Text under study >>
'''

Why am I the scapegoat in my family? Many of us ask ourselves this question on an ongoing basis. And while there are not usually black and white explanations for ending up in this role, there are some common possibilities.
We may be the scapegoat simply because our narcissistic parent needed one and chose us. Scapegoats may also be chosen due to things beyond their control, such as gender, birth order, appearance, personality, intelligence, or any other characteristic. Why? Because narcissists are easily intimidated and want to reduce threats to their fragile egos. We may be chosen as scapegoat simply because the narcissist feels threatened by us. Or we may remind them of something they dislike about themselves (not something they’d admit out loud, of course), or something they like about themselves and want to continue to feel that they’re superior. The goal is to keep the scapegoat held down so that they can’t outshine anyone.
So, the best answer to the question at play here is that there is no way of knowing exactly why we’re chosen as scapegoats. But one thing is for certain; whatever the reason is, it has absolutely nothing to do with us. Scapegoats are targeted by toxic people because we’re perceived as a threat. Maybe it’s about looks or accomplishments or athleticism or intelligence or…or…or…and the list goes on. But that’s not our problem. That’s their issue.
Shine, people! Don’t ever believe that you’re flawed, or not good enough, or that you’ve done something to deserve the scapegoat role you’ve been given within your family of origin. It literally has nothing to do with you. So be you, live your life to its fullest, and don’t ever dim your light for anyone.

'''

Actions to take >>
- 1) According to the text on family scapegoats, why do narcissists want to reduce threats?
- 2) Copy the text on family scapegoats word for word, from "We may be the" up to and including "can’t outshine anyone.".

Collected data
'''

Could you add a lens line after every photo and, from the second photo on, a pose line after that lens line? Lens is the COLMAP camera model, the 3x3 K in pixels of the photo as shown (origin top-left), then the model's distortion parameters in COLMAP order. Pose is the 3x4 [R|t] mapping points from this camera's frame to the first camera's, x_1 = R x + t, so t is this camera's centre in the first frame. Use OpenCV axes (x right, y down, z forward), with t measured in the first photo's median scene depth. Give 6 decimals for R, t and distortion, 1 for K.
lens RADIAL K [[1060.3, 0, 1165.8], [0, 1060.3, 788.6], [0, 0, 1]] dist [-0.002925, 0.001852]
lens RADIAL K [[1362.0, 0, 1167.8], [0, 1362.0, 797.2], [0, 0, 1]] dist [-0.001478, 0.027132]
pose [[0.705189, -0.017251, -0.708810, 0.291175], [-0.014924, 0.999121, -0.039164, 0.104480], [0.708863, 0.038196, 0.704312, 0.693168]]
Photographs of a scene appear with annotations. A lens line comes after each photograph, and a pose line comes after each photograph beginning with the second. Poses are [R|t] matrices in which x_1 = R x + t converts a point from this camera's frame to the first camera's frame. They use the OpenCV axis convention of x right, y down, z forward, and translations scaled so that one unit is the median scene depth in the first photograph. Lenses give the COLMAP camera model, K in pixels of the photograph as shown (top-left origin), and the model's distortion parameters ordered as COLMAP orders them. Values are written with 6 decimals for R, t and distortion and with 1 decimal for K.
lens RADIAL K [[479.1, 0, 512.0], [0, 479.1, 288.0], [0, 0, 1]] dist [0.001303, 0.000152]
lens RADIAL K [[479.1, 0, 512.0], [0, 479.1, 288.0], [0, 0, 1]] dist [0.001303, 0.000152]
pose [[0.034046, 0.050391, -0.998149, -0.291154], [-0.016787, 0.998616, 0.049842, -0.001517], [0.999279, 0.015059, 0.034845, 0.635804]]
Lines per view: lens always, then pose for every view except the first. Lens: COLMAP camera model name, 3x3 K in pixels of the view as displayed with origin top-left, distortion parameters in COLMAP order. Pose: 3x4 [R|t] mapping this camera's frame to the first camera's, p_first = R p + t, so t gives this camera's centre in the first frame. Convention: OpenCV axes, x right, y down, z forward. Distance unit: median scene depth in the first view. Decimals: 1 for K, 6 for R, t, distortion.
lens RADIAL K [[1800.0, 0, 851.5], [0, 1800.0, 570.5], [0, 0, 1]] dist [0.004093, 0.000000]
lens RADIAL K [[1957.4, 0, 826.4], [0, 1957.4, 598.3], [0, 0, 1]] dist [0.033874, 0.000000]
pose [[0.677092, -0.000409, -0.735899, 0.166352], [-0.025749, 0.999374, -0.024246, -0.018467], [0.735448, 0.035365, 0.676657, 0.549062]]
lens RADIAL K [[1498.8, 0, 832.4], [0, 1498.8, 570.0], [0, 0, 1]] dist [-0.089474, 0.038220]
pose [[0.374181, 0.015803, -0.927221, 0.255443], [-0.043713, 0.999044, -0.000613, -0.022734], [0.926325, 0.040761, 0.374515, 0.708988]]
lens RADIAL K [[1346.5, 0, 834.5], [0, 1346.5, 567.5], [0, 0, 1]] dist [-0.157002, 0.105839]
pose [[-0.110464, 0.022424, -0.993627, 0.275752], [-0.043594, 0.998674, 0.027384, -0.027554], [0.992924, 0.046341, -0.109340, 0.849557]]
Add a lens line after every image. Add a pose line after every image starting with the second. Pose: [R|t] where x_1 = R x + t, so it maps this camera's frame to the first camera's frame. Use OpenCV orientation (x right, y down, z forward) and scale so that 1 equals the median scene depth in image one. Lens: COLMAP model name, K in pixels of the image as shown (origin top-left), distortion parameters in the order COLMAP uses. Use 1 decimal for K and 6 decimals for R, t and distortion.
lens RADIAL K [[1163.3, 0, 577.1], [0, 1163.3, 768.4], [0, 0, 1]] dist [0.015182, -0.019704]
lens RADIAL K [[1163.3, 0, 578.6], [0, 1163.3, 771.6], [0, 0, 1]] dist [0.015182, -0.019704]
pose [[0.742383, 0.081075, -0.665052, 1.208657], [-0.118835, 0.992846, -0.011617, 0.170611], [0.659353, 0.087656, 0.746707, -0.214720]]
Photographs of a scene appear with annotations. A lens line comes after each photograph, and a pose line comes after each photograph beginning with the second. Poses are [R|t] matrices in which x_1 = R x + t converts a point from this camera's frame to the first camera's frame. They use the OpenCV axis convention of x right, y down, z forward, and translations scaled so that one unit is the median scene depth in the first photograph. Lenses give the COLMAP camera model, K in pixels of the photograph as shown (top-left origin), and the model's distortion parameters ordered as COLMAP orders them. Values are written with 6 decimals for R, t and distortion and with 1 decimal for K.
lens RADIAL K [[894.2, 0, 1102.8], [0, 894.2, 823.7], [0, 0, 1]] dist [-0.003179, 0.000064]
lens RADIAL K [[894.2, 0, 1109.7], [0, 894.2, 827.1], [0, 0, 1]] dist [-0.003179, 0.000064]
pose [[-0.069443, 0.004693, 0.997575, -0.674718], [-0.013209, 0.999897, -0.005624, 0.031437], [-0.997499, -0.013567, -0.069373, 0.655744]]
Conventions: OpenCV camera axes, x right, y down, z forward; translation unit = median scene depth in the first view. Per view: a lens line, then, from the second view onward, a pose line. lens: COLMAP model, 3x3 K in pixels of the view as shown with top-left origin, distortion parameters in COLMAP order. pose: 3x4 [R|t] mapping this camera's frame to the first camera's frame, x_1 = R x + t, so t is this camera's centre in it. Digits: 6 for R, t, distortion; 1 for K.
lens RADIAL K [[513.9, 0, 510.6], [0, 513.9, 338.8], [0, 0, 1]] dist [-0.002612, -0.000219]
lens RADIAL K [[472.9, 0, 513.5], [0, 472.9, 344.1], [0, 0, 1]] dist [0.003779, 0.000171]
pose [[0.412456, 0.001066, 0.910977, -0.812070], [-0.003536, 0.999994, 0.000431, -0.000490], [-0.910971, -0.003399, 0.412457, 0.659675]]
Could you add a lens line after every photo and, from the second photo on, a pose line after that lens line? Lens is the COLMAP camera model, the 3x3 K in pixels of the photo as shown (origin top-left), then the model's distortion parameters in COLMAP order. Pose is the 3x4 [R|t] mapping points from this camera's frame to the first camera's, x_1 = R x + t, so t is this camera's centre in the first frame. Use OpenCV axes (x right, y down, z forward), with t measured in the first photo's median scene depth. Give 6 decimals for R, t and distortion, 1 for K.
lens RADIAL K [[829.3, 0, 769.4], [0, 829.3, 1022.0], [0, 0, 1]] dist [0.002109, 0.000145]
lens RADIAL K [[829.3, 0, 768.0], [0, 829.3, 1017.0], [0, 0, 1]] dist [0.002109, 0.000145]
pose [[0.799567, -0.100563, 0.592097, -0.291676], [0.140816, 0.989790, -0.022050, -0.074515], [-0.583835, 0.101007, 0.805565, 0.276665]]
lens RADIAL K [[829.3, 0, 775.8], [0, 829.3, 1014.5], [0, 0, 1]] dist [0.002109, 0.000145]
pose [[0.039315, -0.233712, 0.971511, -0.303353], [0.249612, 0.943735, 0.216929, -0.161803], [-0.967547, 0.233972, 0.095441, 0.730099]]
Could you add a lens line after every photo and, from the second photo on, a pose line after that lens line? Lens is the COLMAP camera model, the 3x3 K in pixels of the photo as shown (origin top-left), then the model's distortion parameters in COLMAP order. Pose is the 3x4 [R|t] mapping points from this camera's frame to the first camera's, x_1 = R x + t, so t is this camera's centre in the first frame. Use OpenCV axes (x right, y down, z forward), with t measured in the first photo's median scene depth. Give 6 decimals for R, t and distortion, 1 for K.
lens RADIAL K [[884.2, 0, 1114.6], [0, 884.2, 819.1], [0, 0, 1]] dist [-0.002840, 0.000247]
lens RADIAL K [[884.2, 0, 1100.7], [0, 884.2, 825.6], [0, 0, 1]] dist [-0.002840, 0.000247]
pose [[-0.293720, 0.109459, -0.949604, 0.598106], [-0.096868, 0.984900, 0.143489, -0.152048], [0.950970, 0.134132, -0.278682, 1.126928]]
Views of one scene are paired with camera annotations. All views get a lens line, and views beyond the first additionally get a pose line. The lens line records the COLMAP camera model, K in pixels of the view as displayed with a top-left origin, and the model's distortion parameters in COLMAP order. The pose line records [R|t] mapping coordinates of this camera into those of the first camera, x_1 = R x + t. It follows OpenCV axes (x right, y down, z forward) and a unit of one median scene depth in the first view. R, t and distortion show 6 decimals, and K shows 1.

'''

Response list >>
- 1) They are easily intimidated and want to reduce threats to their fragile egos.

- 2)
We may be the scapegoat simply because our narcissistic parent needed one and chose us. Scapegoats may also be chosen due to things beyond their control, such as gender, birth order, appearance, personality, intelligence, or any other characteristic. Why? Because narcissists are easily intimidated and want to reduce threats to their fragile egos. We may be chosen as scapegoat simply because the narcissist feels threatened by us. Or we may remind them of something they dislike about themselves (not something they’d admit out loud, of course), or something they like about themselves and want to continue to feel that they’re superior. The goal is to keep the scapegoat held down so that they can’t outshine anyone.